Suicidio Cloe Bianco: per il giudice non fu istigazione

Nessuna istigazione al suicidio per la morte della insegnante transgender che aveva scioccato il mondo della scuola quando decise di presentarsi in classe vestita da donna. Poi la crisi e la morte per la quale non sono stati trovati responsabili. 

La morte di Cloe fu una sua libera scelta, non ci fu istigazione al suicidio e quindi alcuna responsabilità. E’ quanto stabilito dalle indagini sul caso di Cloe Bianco, al secolo Luca, insegnante 57enne trans che il 27 novembre del 2015 si presentò in abiti femminili ai suoi alunni per dichiarare pubblicamente la sua identità sessuale.

Da allora fu un susseguirsi di articoli giornalistici, scandali e procedimenti disciplinari tanto che per alcuni anni dovette rinunciare a insegnare. Poi la morte, avvenuta questo giugno con tanto di biglietto di addio: Oggi la mia libera morte, così tutto termina di ciò che mi riguarda – aveva scritto Cloe -. Subito dopo la pubblicazione di questo comunicato porrò in essere la mia autochiria, ancor più definibile come la mia libera morte. In quest’ultimo giorno ho festeggiato con un pasto sfizioso e ottimi nettari di Bacco, gustando per l’ultima volta vini e cibi che mi piacciono. Questa semplice festa della fine della mia vita è stata accompagnata dall’ascolto di buona musica nella mia piccola casa con le ruote, dove ora rimarrò. Ciò è il modo più aulico per vivere al meglio la mia vita e concluderla con lo stesso stile. Qui finisce tutto. Addio.

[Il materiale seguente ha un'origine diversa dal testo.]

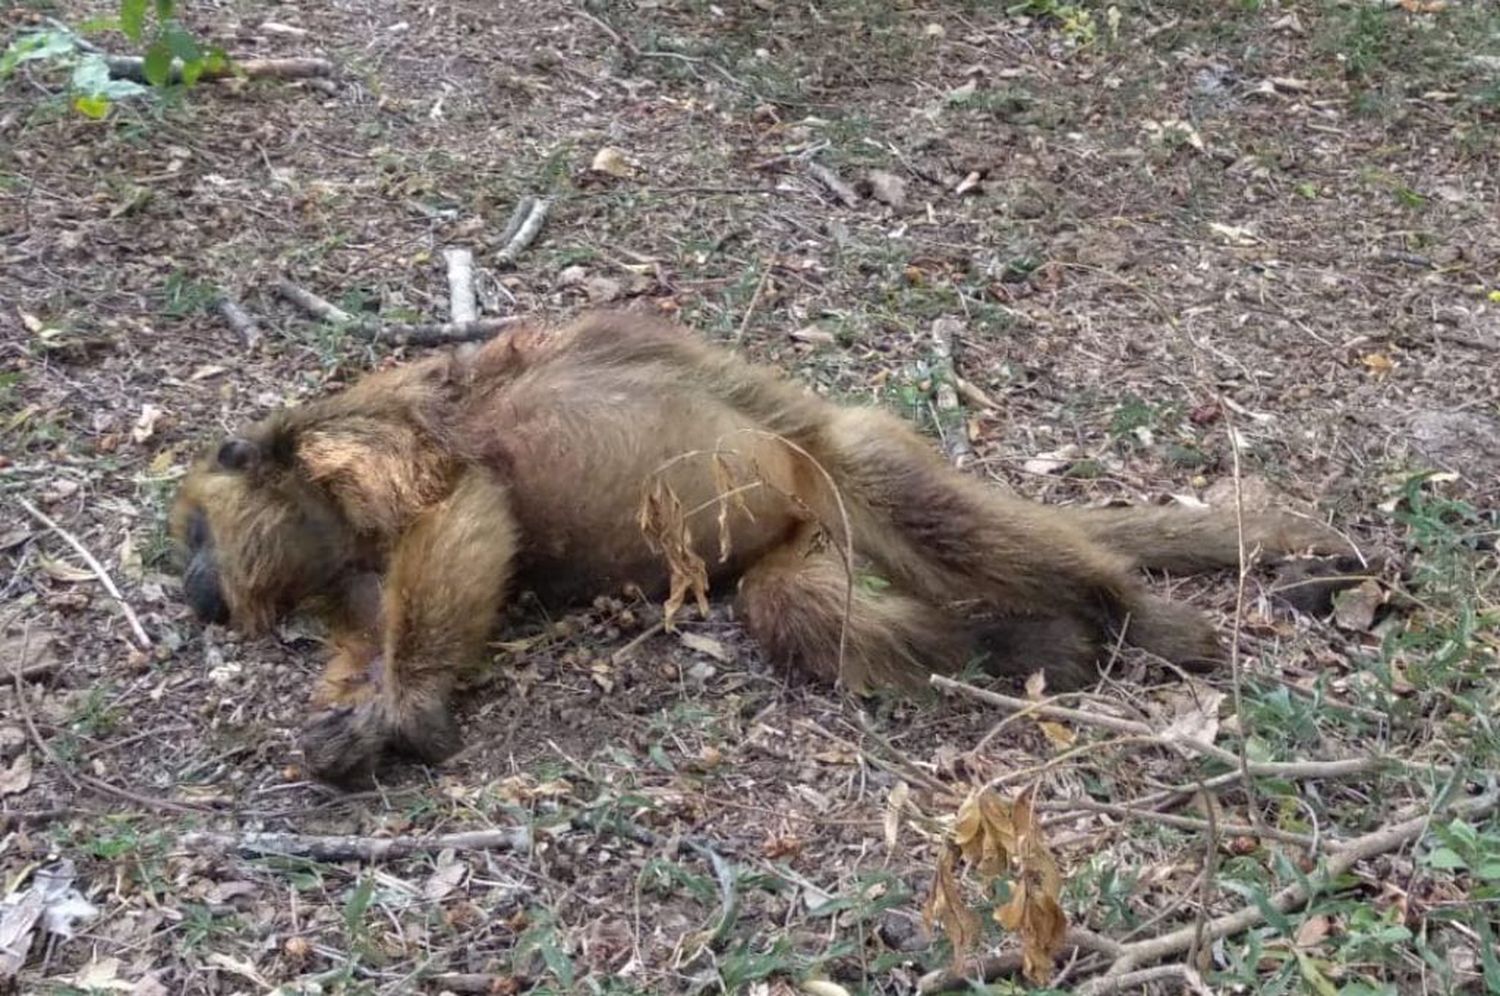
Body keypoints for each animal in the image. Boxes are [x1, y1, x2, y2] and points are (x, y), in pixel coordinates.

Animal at [170, 312, 1356, 786]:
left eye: (190, 532)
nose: (190, 590)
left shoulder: (359, 438)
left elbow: (467, 501)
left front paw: (402, 710)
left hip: (827, 462)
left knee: (900, 493)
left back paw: (1122, 611)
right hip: (799, 540)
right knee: (799, 608)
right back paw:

Se mai qualcuna o qualcuno leggerà questo scritto”. 

Per mesi si è sospettato che gli attacchi subiti potessero avere minato la serenità della docente tanto da portarla all’estremo gesto, avvenuto per avere incendiato una roulette nella quale alloggiava, una fine orrenda e teatrale tra le fiamme. Poi le indagini e un fascicolo contro ignoti e senza ipotesi di reato fino alla conclusione che ha escluso ogni possibilità di omicidio ma anche di istigazione al suicidio.

È impossibile per me ipotizzare un collegamento tra ciò che accadde all’epoca e il suo suicidio di sette anni dopo — commenta il suo avvocato Marco Vorano —. Di certo la sospensione che le fu erogata dalla scuola la affliggeva sul piano personale, si sentiva oggetto di una profonda ingiustizia etica: non riusciva a spiegarsi il perché di quella punizione. Sperava di ottenere giustizia andando in tribunale ma, dopo la bocciatura del ricorso da parte del magistrato, Cloe sparì senza impugnare la sentenza“.